DIRECTIONS FOR THIS TASK:
The output should consist solely of the line containing "left hip: (61, 166)" and all lines after it through the final line of the entries below, reproduced exactly.
=== DATA FOR PROCESSING ===
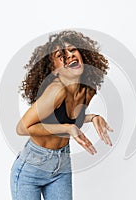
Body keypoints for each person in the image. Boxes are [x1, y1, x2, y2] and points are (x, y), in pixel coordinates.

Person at [10, 30, 114, 200]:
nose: (69, 56)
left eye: (73, 50)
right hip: (31, 169)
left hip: (61, 166)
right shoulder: (56, 90)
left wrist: (92, 117)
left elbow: (70, 119)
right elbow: (22, 128)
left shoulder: (87, 90)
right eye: (61, 55)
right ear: (54, 69)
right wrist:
===
TASK SOLUTION:
left hip: (61, 166)
right shoulder: (56, 90)
left wrist: (92, 117)
left elbow: (70, 119)
right elbow: (22, 128)
left shoulder: (87, 90)
right eye: (61, 55)
right ear: (54, 69)
right wrist:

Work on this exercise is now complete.